Material for this exercise:
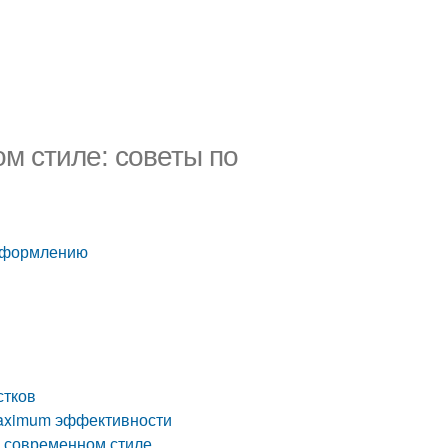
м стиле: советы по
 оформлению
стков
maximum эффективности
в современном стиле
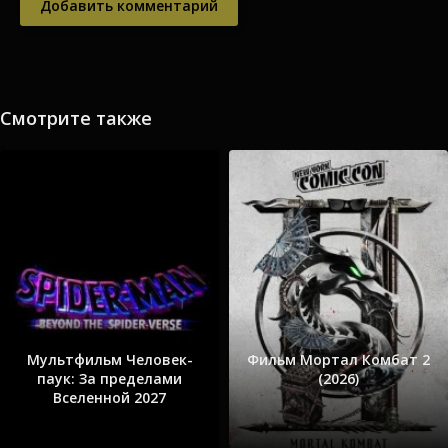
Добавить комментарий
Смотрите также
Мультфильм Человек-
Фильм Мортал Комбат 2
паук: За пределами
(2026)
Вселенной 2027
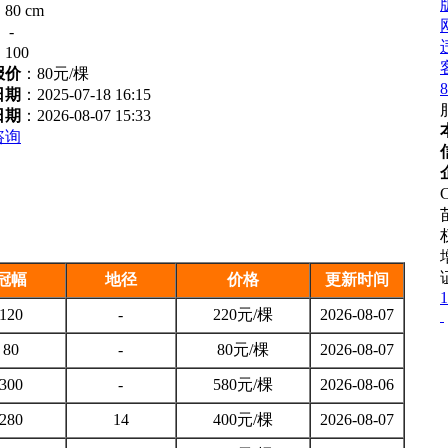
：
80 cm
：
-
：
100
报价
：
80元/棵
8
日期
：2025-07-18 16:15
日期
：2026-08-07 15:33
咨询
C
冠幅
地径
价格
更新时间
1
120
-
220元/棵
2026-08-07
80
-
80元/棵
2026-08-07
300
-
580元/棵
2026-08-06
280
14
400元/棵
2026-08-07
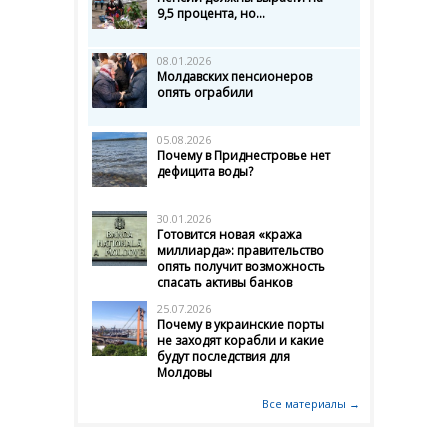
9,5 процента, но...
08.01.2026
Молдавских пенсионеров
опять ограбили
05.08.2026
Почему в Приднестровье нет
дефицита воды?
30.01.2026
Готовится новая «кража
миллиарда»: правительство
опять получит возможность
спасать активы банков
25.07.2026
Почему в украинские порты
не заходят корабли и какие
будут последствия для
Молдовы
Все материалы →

--

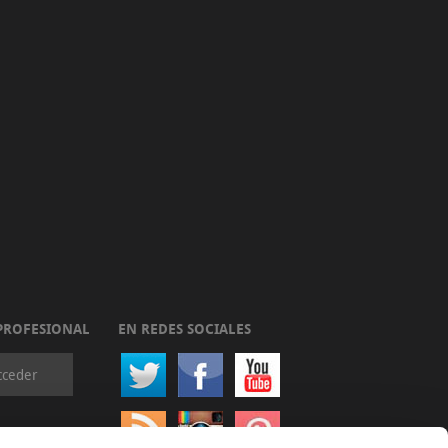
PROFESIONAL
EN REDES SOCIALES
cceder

Problem:
Give back exactly the lines above that run from the one with "м стиле: советы по" to the one with "Все материалы →", including both, with the pictures left out.

Solution for this problem:
м стиле: советы по
 оформлению
стков
maximum эффективности
в современном стиле
Добавить комментарий
Смотрите также
Мультфильм Человек-
Фильм Мортал Комбат 2
паук: За пределами
(2026)
Вселенной 2027
：
80 cm
：
-
：
100
报价
：
80元/棵
8
日期
：2025-07-18 16:15
日期
：2026-08-07 15:33
咨询
C
冠幅
地径
价格
更新时间
1
120
-
220元/棵
2026-08-07
80
-
80元/棵
2026-08-07
300
-
580元/棵
2026-08-06
280
14
400元/棵
2026-08-07
9,5 процента, но...
08.01.2026
Молдавских пенсионеров
опять ограбили
05.08.2026
Почему в Приднестровье нет
дефицита воды?
30.01.2026
Готовится новая «кража
миллиарда»: правительство
опять получит возможность
спасать активы банков
25.07.2026
Почему в украинские порты
не заходят корабли и какие
будут последствия для
Молдовы
Все материалы →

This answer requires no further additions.